Foram recebidos dois e-mails com a relação de funcionários. A primeira relação recebida continha um total de 303 registros. Em uma análise superficial pôde-se identificar que havia nomes repetidos e, também, nomes de pessoas que já não faziam parte do quadro da EMPRESA. Em conversa com o técnico responsável pela geração do arquivo, foi-lhe explicado as inconsistências e solicitada nova relação. A relação seguinte foi enviada com apenas 145 nomes. Porém, fazendo-se uma revisão, também foram identificados nomes que não faziam parte do quadro da EMPRESA, como também faltavam os logins de todos os funcionários e o e-mail de alguns.
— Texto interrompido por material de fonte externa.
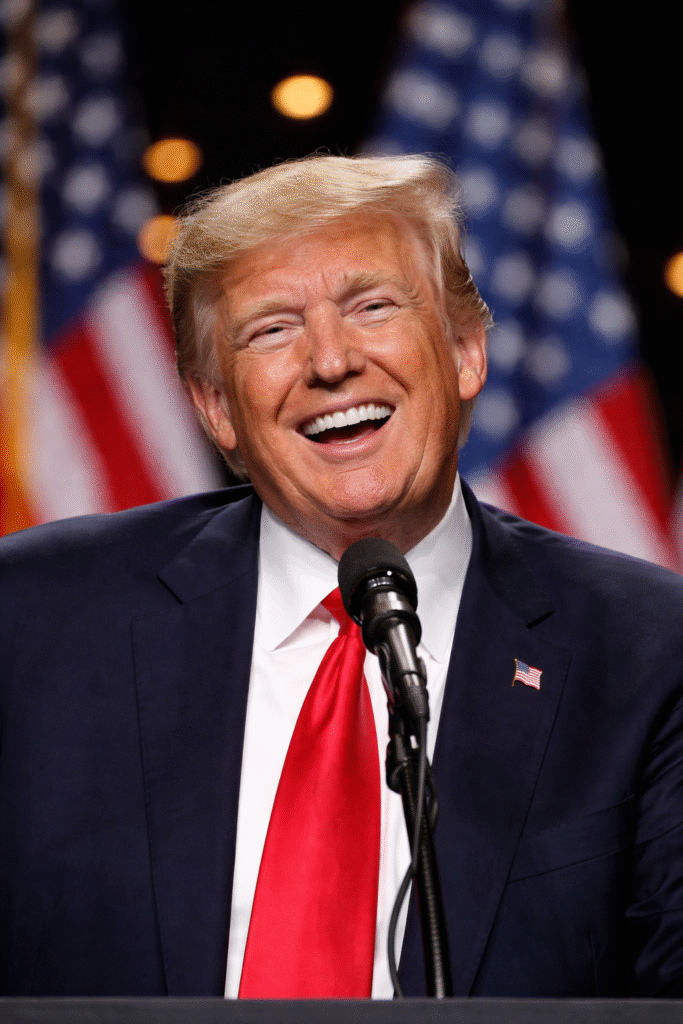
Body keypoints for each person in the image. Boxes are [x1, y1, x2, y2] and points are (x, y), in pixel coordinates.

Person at [1, 153, 683, 999]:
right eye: (272, 329)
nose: (330, 361)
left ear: (466, 351)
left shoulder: (647, 653)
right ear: (217, 408)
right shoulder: (31, 620)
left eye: (371, 306)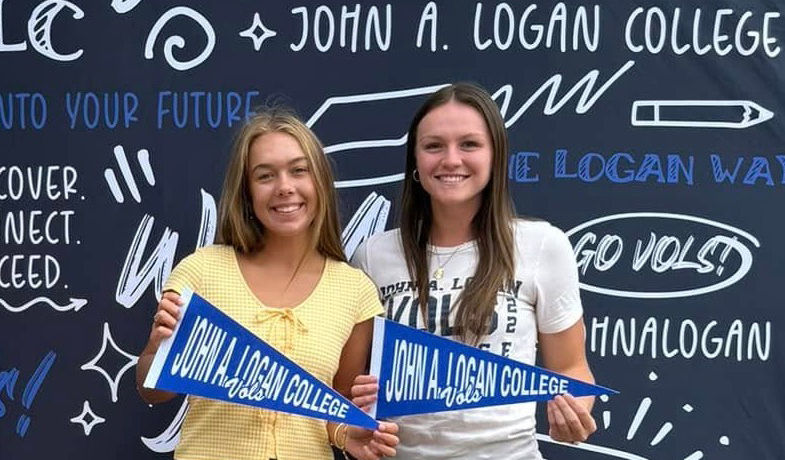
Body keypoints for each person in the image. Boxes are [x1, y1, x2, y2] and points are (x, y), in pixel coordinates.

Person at [348, 82, 598, 459]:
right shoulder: (372, 256)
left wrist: (574, 410)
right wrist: (359, 403)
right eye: (434, 146)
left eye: (469, 144)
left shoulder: (543, 245)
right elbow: (348, 384)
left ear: (495, 156)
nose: (451, 160)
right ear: (415, 161)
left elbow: (573, 368)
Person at [135, 108, 399, 460]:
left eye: (298, 170)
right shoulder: (200, 271)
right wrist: (156, 351)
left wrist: (349, 434)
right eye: (265, 176)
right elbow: (153, 392)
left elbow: (336, 408)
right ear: (246, 191)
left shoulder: (354, 291)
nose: (285, 187)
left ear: (319, 180)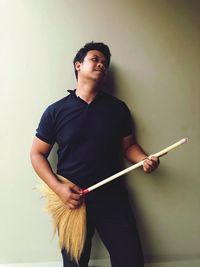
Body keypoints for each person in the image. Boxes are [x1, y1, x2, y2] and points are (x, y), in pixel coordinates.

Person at [30, 42, 160, 267]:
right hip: (72, 200)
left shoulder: (117, 109)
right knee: (74, 264)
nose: (101, 64)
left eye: (105, 63)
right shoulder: (55, 111)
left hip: (112, 197)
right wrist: (59, 189)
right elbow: (37, 154)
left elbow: (129, 146)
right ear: (78, 65)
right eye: (95, 59)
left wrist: (143, 159)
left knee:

Diante dessa situação, foi adotada a primeira relação e descartada a segunda. Os dados estavam em três guias distintas e foram consolidados em uma única guia. Em seguida, os dados foram ordenados por nome e excluídos os registros repetidos. Após essa exclusão, os dados foram ordenados por login e, novamente, excluídos os registros repetidos. A

identificação dos registros repetidos foi feita através de fórmula no Microsoft® Excel, que conferia se a informação de determinada célula era igual a da célula anterior. Caso positivo apresentava o número 1; caso negativo, apresentava o número 0. Foi incluída mais uma coluna na planilha e em suas linhas a fórmula apresentada a seguir:

= IF (C4 = C3; 1; 0) ...(1) • IF é a função de condição no Microsoft® Excel;

• C4 corresponde à célula onde estava o login a ser validado;

• C3 corresponde à célula da linha anterior que é comparada a célula C4; • 1 corresponde ao valor a ser retornado se C4 for igual a C3; e

• 0 corresponde ao valor a ser retornado se C4 for diferente de C3.

Após aplicar os procedimentos descritos, restaram 178 registros. Essa técnica permitiu a exclusão dos registros duplicados, porém não eliminou os funcionários que não mais faziam parte do quadro da EMPRESA. Contatou-se, então, a área de recursos humanos e explicou-se a situação, solicitando-lhe auxílio no sentido de alimentar a planilha com algumas informações para a evolução da pesquisa. Foram incluídas na planilha mais duas colunas: cargo e situação. Na primeira deveria ser informado o cargo atual do funcionário, com o objetivo de comparar esse dado com o das respostas obtidas no instrumento da pesquisa. Na segunda coluna deveria ser informada a situação ativo, se ainda fizesse parte do quadro da empresa; e inativo, se já fora desligado. A área prontamente se dispôs a ajudar e no mesmo dia devolveu a planilha com os dados preenchidos naquelas novas colunas. Após a exclusão dos registros de funcionários que estavam com situação igual a inativo, sobraram 160, totalizando o público alvo desta pesquisa.